I have a ReadableStream of uncompressed text data that I need to store on a single zip-compressed file on S3.
What I don’t want to do:
- Load all the data into memory.
- Write the data on local disk.
What I would like to do:
- Incrementally read the data from the input stream, zip-compress it and upload to S3 directly (chunk by chunk).
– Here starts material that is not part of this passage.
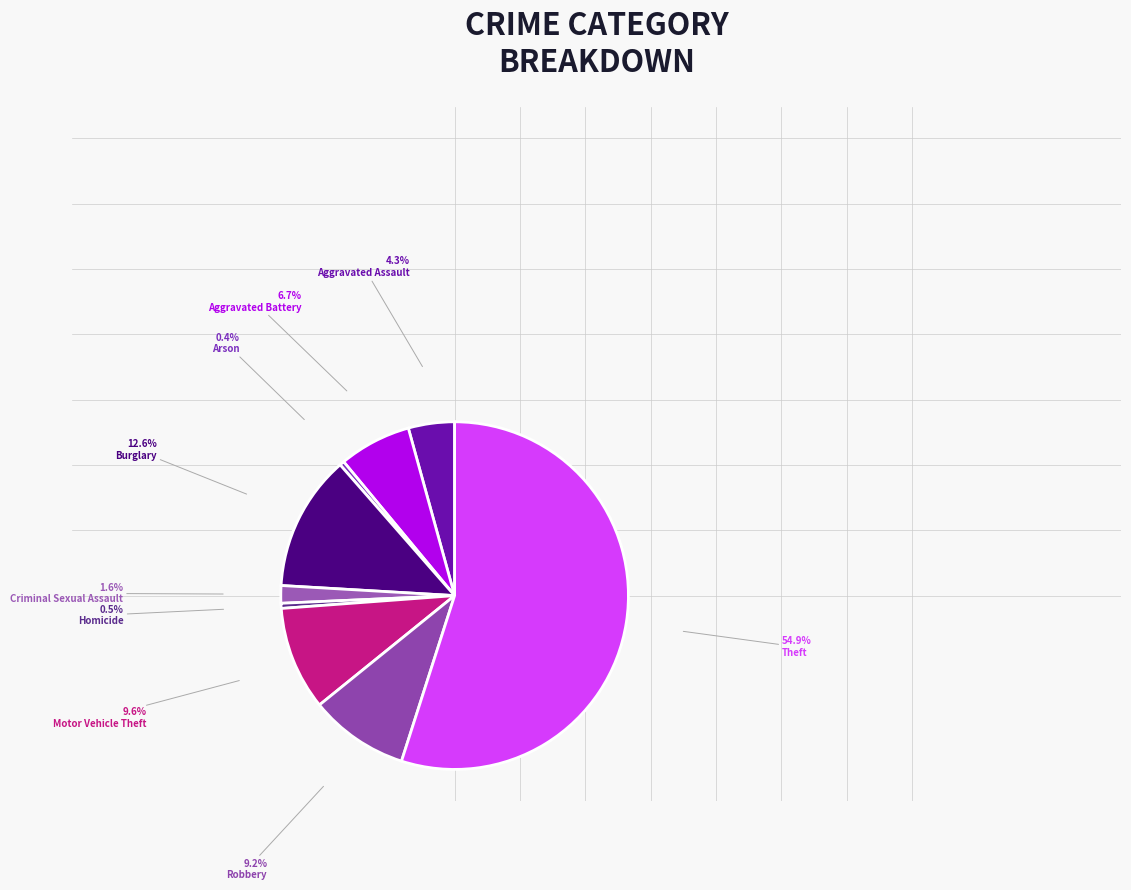

To the nearest percent, what is the difference between the largest and smallest slice percentages?

55%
The result should be a single zip file.
What I have tried so far:
import {S3} from 'aws-sdk';
import {PassThrough} from 'stream';
import archiver from 'archiver';
const s3 = new S3({region: 'us-east-1'});
(async () => {
const stream = new PassThrough();
const archive = archiver('zip', {
zlib: { level: 9 }
});
archive.pipe(stream);
const upload = s3.upload({
Bucket: 'my-bucket',
Key: 'stream.zip',
Body: stream,
}).promise();
// Assume this is the readable stream we are reading from
for (let i = 0; i < 100; i++) {
const textData = `text-data-${i}`;
archive.append(Buffer.from(`${textData}n`, 'utf8'), { name: `file-${i}.txt` });
}
await archive.finalize();
await upload;
})();
This is not correct because it is generating multiple files in the output archive stream.zip
on S3 (file-1.txt
, file-2.txt
, etc). On the other hand, if I use a single file name when appending data to archive
, I need to buffer all the data into memory before appending which nullifies the purpose of streaming data incrementally.
Does anyone know any solution to this?